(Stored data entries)
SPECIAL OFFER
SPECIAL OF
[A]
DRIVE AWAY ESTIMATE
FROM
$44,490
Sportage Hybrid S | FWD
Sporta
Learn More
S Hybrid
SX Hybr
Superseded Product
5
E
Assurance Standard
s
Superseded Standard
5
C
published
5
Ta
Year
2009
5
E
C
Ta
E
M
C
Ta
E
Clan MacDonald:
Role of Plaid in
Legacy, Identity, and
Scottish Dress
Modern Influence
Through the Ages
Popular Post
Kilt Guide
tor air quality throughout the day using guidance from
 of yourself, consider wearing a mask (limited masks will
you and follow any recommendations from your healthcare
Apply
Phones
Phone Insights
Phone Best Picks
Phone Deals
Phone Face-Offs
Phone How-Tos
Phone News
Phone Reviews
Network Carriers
==
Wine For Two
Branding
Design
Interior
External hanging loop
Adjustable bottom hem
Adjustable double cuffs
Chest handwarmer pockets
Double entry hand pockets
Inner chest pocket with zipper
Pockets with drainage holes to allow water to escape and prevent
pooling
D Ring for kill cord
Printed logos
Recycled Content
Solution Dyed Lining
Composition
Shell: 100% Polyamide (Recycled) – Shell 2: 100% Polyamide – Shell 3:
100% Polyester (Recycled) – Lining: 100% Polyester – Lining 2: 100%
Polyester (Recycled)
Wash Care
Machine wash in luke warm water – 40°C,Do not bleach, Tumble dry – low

(AIM OF THE TASK) Reproduce the part of the items that opens with the line containing "Wine For Two" and closes with the line containing "Machine wash in", both lines included. Substitute "Adaptive" for "Adjustable" and leave everything else unchanged.

(SOLUTION)
Wine For Two
Branding
Design
Interior
External hanging loop
Adaptive bottom hem
Adaptive double cuffs
Chest handwarmer pockets
Double entry hand pockets
Inner chest pocket with zipper
Pockets with drainage holes to allow water to escape and prevent
pooling
D Ring for kill cord
Printed logos
Recycled Content
Solution Dyed Lining
Composition
Shell: 100% Polyamide (Recycled) – Shell 2: 100% Polyamide – Shell 3:
100% Polyester (Recycled) – Lining: 100% Polyester – Lining 2: 100%
Polyester (Recycled)
Wash Care
Machine wash in luke warm water – 40°C,Do not bleach, Tumble dry – low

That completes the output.